CORSO DI EBRAICO BIBLICO

Suore del Cardinal Piazza, Venezia, 28 o 30 dicembre 1999 - 5 gennaio 2000


La città di Venezia, già di per sé, è fonte di grandi emozioni, con le sue fondamenta, i suoi canali, il suo silenzio.
Ma andarci per studiare 1'ebraico biblico è ancora più emozionante. La molla che mi ha spinto a iniziare questa avventura è stata la volontà di colmare una delle tante lacune nel mio sapere, in modo da riuscire - durante i convegni di Biblia o altri incontri di studio - a seguire le citazioni e le osservazioni linguistiche che i relatori fanno nei loro commenti biblici quando si richiamano alla lingua originale delle Scritture ebraiche.
Una volta imbarcatami in quest'avventura, ho scoperto e scopro sempre nuovi motivi per continuare a studiare 1'ebraico a Venezia. Fra questi c'è la gioia di imparare non solo a decifrare ma anche a capire quei segni strani pieni di linee e puntini sopra e sotto; c'è poi la gioia di ascoltare dalle voci dei professori non solo la lettura, la traduzione e le osservazioni grammaticali, ma anche le interpretazioni e i commenti di antichi maestri ebraici, per aprire gli occhi a una cultura così ricca che tanto ha da insegnare a noi occidentali. Tutto questo (e altro ancora che scoprirete da soli) si può riassumere in due parole: simchat torà, la gioia della Torà. Non siamo degli esaltati, siamo persone normali che sono felici di studiare, ma soprattutto di studiare insieme: ci rallegrano anche i momenti di comunione, di condivisione, di convivialità.
Sono riuscita a comunicarvi il mio entusiasmo? Spero di sì, e spero di vedervi numerosi al prossimo corso di ebraico a Venezia. Allora, arrivederci a presto.

[Dati dei punti chiave umani]

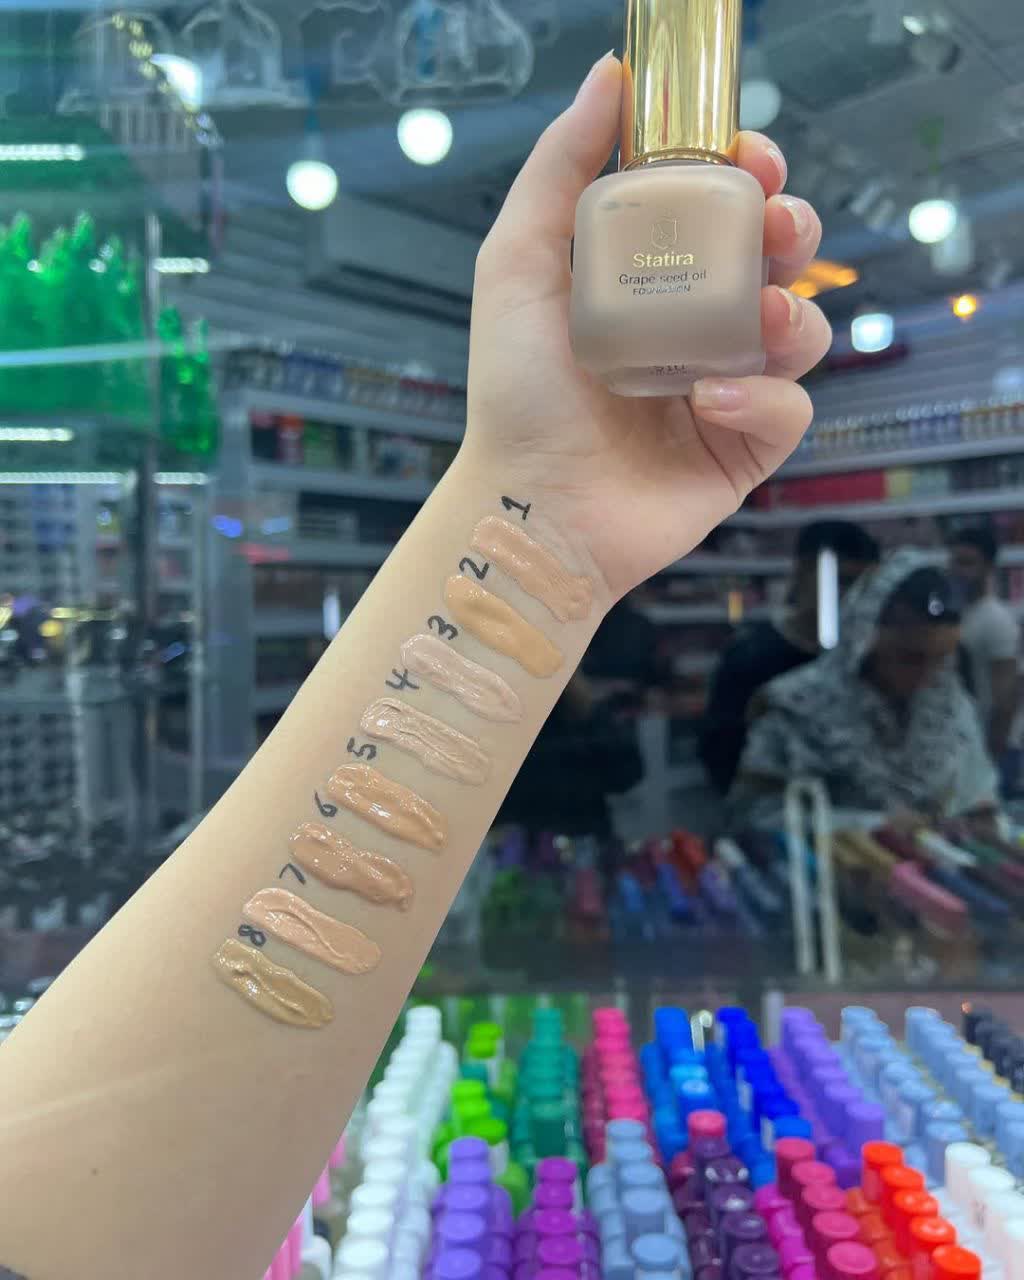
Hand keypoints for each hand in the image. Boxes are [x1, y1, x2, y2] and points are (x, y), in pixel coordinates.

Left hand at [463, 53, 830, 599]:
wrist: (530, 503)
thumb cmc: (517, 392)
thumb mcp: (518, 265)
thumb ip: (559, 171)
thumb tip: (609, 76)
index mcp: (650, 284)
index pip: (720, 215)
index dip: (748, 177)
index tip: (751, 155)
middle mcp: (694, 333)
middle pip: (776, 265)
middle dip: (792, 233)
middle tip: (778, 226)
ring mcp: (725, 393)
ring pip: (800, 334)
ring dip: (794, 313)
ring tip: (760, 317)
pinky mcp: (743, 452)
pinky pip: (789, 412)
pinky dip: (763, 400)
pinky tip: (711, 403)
==
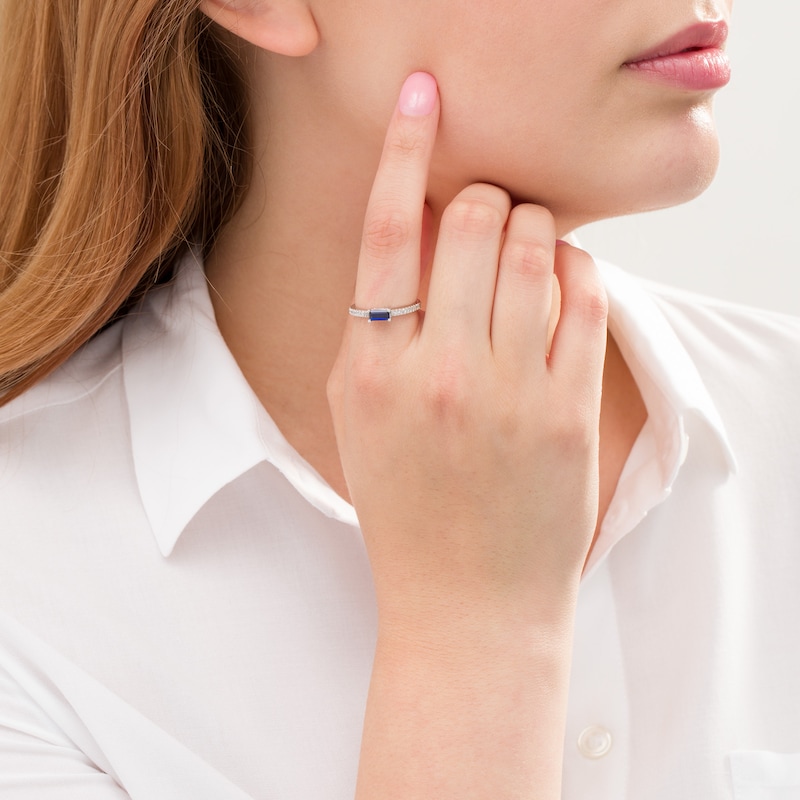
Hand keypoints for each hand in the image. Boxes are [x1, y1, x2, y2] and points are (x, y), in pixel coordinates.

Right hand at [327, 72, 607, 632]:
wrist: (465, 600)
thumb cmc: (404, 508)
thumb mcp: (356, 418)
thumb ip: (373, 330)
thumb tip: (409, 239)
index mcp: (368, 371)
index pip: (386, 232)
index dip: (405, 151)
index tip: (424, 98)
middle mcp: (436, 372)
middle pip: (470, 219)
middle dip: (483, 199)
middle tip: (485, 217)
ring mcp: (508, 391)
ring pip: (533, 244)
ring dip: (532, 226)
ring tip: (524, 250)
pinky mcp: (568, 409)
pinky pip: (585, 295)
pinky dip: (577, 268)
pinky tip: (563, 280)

> [AZIONE RICHIESTA 1]
Rispondi a queste domande sul testo del corso di ebraico biblico.
(a) Presso chi si tiene il corso?
(b) In quali due parole si può riassumere la gioia di studiare?
(c) Durante quali occasioni si vorrebbero seguire le citazioni e le osservazioni linguistiche dei relatori?
> [AZIONE RICHIESTA 2]
Trascrivi fedelmente il passo del testo sul corso di ebraico biblico da "Sono riuscita a" a "arrivederci a presto.".

> [LA TUA RISPOSTA 1]
(a) Presso le Suore del Cardinal Piazza, a Venezia.
(b) In "simchat torà", cioè la gioia della Torà.
(c) Durante i convegni di Biblia o altri incontri di studio.

> [LA TUA RISPOSTA 2]
Sono riuscita a comunicarvi il mio entusiasmo? Spero di sì, e spero di vedervi numerosi al prossimo corso di ebraico a Venezia. Allora, arrivederci a presto.